WORK TO BE COMPLETED: After locating the line that contains "conectados, con instalaciones" in the data below, set down exactly that line and each one after it through the line that contains "Demek? Rüyada ölmüş bir yakını", and nothing more.

PROVIDED RECORDS:
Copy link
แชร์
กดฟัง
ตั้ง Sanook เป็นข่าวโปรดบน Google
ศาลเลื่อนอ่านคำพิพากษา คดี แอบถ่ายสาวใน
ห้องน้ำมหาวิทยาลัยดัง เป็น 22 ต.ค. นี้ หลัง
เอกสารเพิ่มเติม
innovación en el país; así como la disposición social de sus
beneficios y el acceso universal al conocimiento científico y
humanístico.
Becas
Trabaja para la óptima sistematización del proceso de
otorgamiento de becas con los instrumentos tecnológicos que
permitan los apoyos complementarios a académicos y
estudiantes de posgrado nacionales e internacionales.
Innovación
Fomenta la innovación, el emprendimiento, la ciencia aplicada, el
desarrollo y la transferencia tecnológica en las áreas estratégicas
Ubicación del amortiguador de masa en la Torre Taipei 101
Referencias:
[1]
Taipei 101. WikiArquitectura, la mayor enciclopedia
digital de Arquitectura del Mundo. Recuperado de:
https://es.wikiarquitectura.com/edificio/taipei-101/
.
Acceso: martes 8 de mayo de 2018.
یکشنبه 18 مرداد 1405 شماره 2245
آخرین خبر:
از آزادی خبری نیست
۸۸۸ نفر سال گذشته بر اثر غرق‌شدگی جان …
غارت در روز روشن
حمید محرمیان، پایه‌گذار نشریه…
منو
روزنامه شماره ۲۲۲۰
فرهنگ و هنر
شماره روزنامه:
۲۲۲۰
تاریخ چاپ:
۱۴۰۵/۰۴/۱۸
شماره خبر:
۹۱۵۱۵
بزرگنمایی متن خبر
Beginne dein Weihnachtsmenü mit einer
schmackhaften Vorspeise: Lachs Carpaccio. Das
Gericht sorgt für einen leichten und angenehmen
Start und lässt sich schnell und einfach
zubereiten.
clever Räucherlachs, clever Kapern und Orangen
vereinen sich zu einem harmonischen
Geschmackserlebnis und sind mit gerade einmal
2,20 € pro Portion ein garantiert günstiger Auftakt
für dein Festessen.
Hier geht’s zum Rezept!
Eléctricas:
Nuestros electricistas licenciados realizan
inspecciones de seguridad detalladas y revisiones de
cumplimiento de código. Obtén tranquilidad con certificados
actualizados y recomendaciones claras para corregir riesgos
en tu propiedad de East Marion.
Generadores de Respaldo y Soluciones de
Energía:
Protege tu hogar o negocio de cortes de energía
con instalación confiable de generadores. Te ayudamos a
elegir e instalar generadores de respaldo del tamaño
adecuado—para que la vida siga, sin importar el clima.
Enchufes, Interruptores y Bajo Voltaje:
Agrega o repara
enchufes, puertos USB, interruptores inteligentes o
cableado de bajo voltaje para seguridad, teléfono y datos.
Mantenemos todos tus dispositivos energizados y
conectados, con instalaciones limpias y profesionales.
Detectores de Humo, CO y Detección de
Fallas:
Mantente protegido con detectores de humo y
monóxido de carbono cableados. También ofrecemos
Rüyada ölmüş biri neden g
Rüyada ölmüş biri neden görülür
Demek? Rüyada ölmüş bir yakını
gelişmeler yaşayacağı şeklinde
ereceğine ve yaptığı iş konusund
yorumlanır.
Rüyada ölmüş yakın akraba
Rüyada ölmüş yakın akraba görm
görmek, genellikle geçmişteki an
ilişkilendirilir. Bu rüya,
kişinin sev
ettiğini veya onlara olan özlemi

SOLUTION FOR THIS TASK:
conectados, con instalaciones limpias y profesionales.
Detectores de Humo, CO y Detección de
Fallas:
Mantente protegido con detectores de humo y
monóxido de carbono cableados. También ofrecemos
Rüyada ölmüş biri neden g
Rüyada ölmüş biri neden görülür
Demek? Rüyada ölmüş bir yakını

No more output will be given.